I looked around me. Far to my right, a dark figure was struggling to its feet. Tall, thin—had to be Winterhawk. So he was okay. I limped over to him, favoring my left leg. Must have landed on it funny. "'Hawk?"

He looked up. "You're all right." His face was bloody and streaked with grime, but he looked mostly whole. "Where are the others?"

I didn't know, so we started looking. Jean was reviving, checking her precious camera for damage, about ten meters away. We got ourselves together and gathered our patients, piling them back up on the slightly-worse-for-wear gurney. They were all still alive, but unconscious. The dwarf had sustained a cut on his head, which we quickly patched up, and the little boy might have broken his arm. No time to fix that until we were out of here. "What now?" Jean asked.

"We go back," I said. "Back to the van. We take Tommy, you get your story."

She nodded. Looking up at us, she started to say something else, then decided not to. The three of us took up stations around the gurney and began forcing its protesting, twisted form through the grass toward the underbrush.

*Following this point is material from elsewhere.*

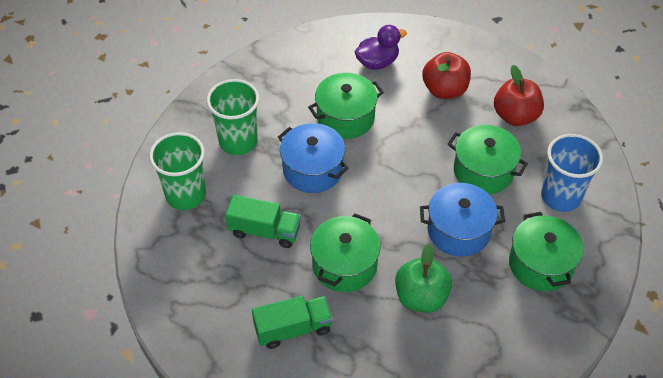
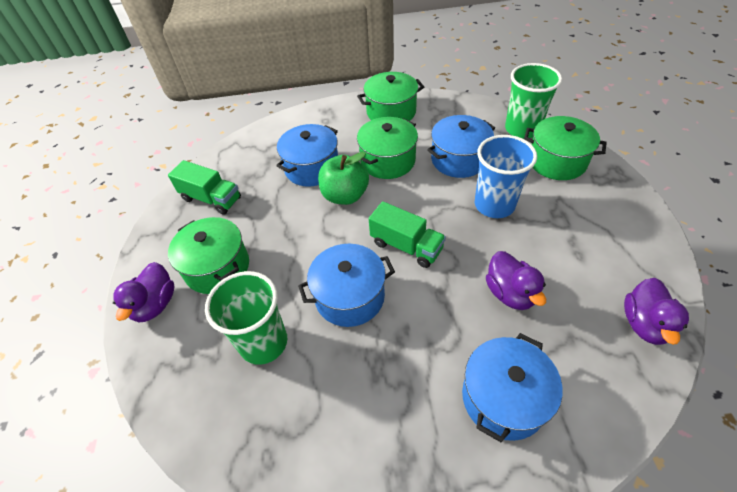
blue pot: 2 -> 4
purple duck: 1 -> 3
red apple: 2 -> 0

I noticed that 'Hawk took a couple of backward glances toward the burning Elysian as we went; I didn't.

We were almost back to the van when we heard a groan coming from the gurney. I looked down at our patients. Tommy's eyes were fluttering open. He stared numbly up at us, questions written on his face.

"Just stay quiet, old boy," Winterhawk said. "We'll soon have you out of here."

"But..." Tommy whispered. "Where am I? What happened?"

I grinned at him, in a manic sort of way that was the best I could muster right now given the circumstances. "You're okay, Tommy. We've been looking for you for a long time, but we've got you now and you're gonna be fine. Now just lay down and be quiet like a good boy, okay?"

Tommy got one good look at the faces surrounding the gurney and decided to take my advice. Bright boy.